** HOW TO COMPLETE THIS TASK **
Lift out, unaltered, the lines of the material below between the line holding "projekcie już dziś!" and the line holding "- [Bezpłatny dostęp", counting both.

** THE INPUT **
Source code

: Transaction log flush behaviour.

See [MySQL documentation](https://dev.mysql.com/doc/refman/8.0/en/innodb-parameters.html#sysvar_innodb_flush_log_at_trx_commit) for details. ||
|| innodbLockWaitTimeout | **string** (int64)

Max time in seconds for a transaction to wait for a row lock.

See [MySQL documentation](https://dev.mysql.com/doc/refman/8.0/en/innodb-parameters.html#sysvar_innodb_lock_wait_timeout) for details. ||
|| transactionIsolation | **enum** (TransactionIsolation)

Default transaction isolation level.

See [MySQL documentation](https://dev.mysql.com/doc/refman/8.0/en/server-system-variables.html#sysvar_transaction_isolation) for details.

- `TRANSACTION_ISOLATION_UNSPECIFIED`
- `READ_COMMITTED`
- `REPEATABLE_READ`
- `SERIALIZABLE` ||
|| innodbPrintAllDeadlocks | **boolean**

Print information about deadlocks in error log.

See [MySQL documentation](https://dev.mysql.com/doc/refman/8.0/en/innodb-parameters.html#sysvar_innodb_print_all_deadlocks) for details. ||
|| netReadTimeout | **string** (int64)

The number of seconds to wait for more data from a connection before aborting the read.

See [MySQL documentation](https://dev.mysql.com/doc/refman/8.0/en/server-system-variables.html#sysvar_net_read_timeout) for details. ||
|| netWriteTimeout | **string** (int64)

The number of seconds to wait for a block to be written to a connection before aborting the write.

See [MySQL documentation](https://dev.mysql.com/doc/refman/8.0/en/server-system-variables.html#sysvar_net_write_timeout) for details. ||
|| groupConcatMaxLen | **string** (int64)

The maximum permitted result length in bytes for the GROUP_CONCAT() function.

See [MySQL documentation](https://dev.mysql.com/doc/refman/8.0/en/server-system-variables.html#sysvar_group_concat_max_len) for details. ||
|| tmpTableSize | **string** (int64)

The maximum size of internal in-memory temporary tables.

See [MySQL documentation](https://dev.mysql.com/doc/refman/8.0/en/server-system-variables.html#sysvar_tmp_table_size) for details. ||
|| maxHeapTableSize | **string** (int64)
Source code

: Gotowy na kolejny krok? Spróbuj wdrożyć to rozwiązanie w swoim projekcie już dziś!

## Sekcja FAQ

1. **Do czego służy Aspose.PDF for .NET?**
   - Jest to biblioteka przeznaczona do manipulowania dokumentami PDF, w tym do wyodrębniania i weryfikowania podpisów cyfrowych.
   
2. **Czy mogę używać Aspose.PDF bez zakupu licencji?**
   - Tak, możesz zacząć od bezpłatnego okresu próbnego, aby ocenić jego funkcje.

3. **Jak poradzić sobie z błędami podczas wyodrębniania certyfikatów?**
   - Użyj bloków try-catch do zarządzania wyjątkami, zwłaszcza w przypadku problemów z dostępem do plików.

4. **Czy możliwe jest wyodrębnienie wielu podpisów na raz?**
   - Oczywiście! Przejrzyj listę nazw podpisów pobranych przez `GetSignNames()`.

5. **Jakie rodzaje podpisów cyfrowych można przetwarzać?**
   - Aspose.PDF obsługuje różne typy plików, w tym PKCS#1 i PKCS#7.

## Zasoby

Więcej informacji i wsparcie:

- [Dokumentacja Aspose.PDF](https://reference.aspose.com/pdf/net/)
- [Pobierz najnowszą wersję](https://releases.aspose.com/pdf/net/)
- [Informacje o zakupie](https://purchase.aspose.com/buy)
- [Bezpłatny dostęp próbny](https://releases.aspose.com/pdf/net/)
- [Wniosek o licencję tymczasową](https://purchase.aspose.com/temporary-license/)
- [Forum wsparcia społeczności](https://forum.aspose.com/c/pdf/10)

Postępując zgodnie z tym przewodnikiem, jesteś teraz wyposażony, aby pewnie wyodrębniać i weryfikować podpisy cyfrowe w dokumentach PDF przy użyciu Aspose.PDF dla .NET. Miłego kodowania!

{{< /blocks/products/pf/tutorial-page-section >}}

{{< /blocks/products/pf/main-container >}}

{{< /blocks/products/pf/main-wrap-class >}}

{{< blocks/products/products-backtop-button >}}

** ANSWER **
: Gotowy na kolejny krok? Spróbuj wdrożyć to rozwiązanie w swoim projekcie już dziś!

## Sekcja FAQ

1. **Do czego służy Aspose.PDF for .NET?**
   - Jest to biblioteka przeznaczona do manipulowania dokumentami PDF, w tym do wyodrębniania i weryfikowania podpisów cyfrowych.
   
2. **Czy mogę używać Aspose.PDF bez zakupu licencji?**
   - Tak, możesz zacząć od bezpłatnego okresu próbnego, aby ocenić jego funkcje.

3. **Jak poradzić sobie z błędami podczas wyodrębniania certyfikatów?**
   - Użyj bloków try-catch do zarządzania wyjątkami, zwłaszcza w przypadku problemów z dostępem do plików.

4. **Czy możliwe jest wyodrębnienie wielu podpisów na raz?**
   - Oczywiście! Przejrzyj listę nazw podpisów pobranych przez `GetSignNames()`.

5. **Jakie rodzaje podpisów cyfrowych można przetwarzać?**
   - Aspose.PDF obsługuje różne typy plików, w tym PKCS#1 i PKCS#7.

## Zasoby

Więcej informacji i wsparcie:

- [Dokumentacja Aspose.PDF](https://reference.aspose.com/pdf/net/)
- [Pobierz najnowszą wersję](https://releases.aspose.com/pdf/net/)
- [Informacje o zakupie](https://purchase.aspose.com/buy)
- [Bezpłatny dostęp próbny](https://releases.aspose.com/pdf/net/)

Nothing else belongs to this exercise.